Nicomedes Guzmán (June 25, 1914 in Santiago, Chile – June 26, 1964, also in Santiago), was a Chilean writer, editor, poet, and novelist.

== Biography ==
The second of twelve children born to Nicomedes Vásquez Arzola and Rosa Guzmán Acevedo, his full legal name was Óscar Nicomedes Vásquez Guzmán.

Guzmán's father worked in several jobs including as a streetcar motorman, a doorman, and an ice cream peddler. Guzmán's mother was a housewife and augmented their small income by caring for upper-class homes on occasion (Pearson 1976: 4-5).

His formal education was often interrupted by his having to work —as a precocious laborer- to help the large family. Thus his scholarly development was largely autodictic. At age eleven he was a typesetter and bookbinder's assistant; later he was a truck-driver's helper and an errand boy. He carried boxes in a factory and, at age sixteen, obtained a job in a real-estate brokerage. He studied in evening classes in the Federico Hanssen Night School (Pearson 5).

He married Lucia Del Cármen Salazar Vidal, and they had five children. He had a further two children from a later marriage with the psychologist and social worker Esther Josefina Panay Pérez.

His first novel was Los hombres oscuros/obscuros and his second was La sangre y la esperanza (Blood and Hope).

Guzmán died the day after his fiftieth birthday.

== Works ==
Novels and Short Story collections

- Los Hombres Oscuros (often spelled obscuros) (1939)
- La Sangre y la Esperanza (1943)
- Donde Nace el Alba (1944)
- La Carne Iluminada (1945)
- La Luz Viene del Mar (1951)
- Una Moneda al Río y Otros Cuentos (1954)
- El Pan Bajo la Bota (1960)

Poetry
- La Ceniza y el Sueño (1938)

Anthologies
- Nuevos Cuentistas Chilenos (1941)
- Antología de Baldomero Lillo (1955)
- Antología de Carlos Pezoa Véliz (1957)
- Autorretrato de Chile (1957)
- Antología de Cuentos [de] Marta Brunet (1962)
- Antología de Cuentos Chileno (póstuma, 1969)

==Sources==
- Ferrero, Mario (1982).

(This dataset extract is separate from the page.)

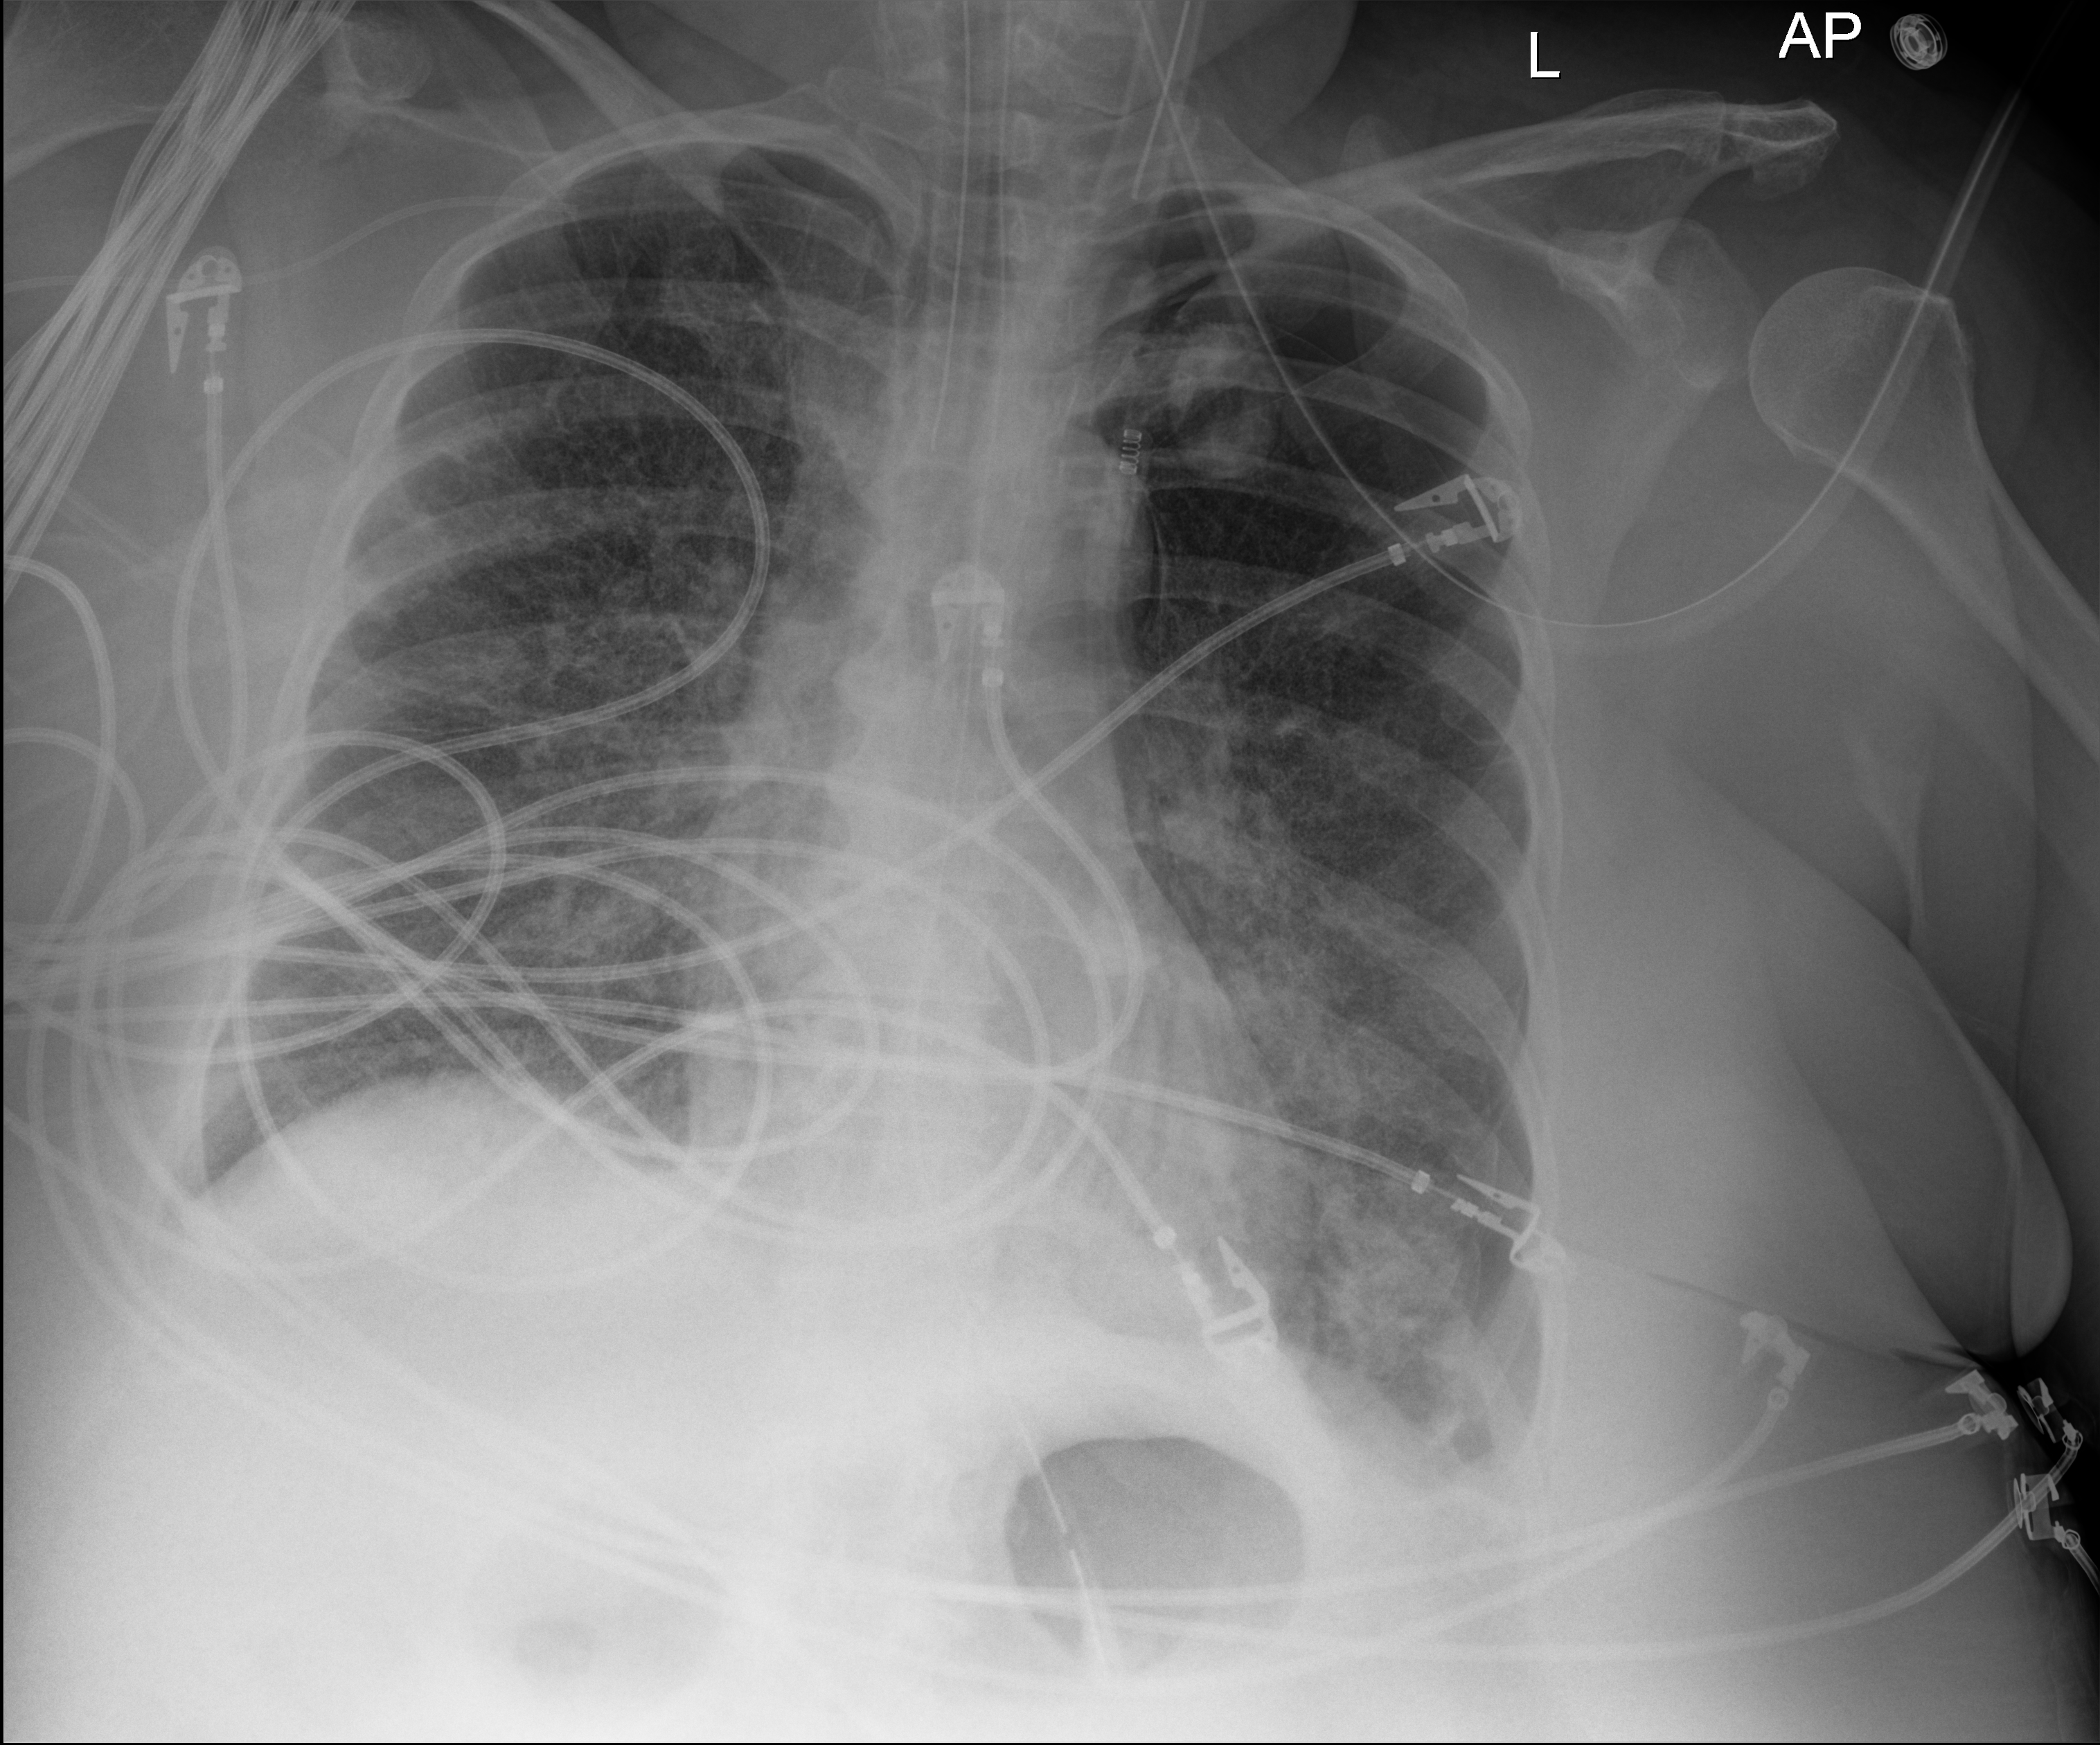
Bedside chest radiograph (digital radiography); anteroposterior (AP) projection. Patient hospitalised with COVID-19; female, aged 60–74 years.
Hospital-stay facts (about this admission, not read from this image; timing relative to this image not recorded): admitted to intensive care during this hospital stay: yes; hypertension (admission record): no; mechanically ventilated during this hospital stay: yes.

Nicomedes Guzmán y la Generación del 38. Santiago de Chile: Ediciones Mar Afuera.
- Guzmán, Nicomedes (2007). Estampas populares de Chile: Crónicas. Santiago de Chile: RIL Editores. ISBN 978-956-284-540-3.
- Pearson, Lon (1976). Nicomedes Guzmán. Proletarian author in Chile's literary generation of 1938. Columbia: University of Missouri Press. ISBN 0-8262-0178-4.
- Promis [Ojeda], José (1993). La novela chilena del último siglo. Santiago: La Noria.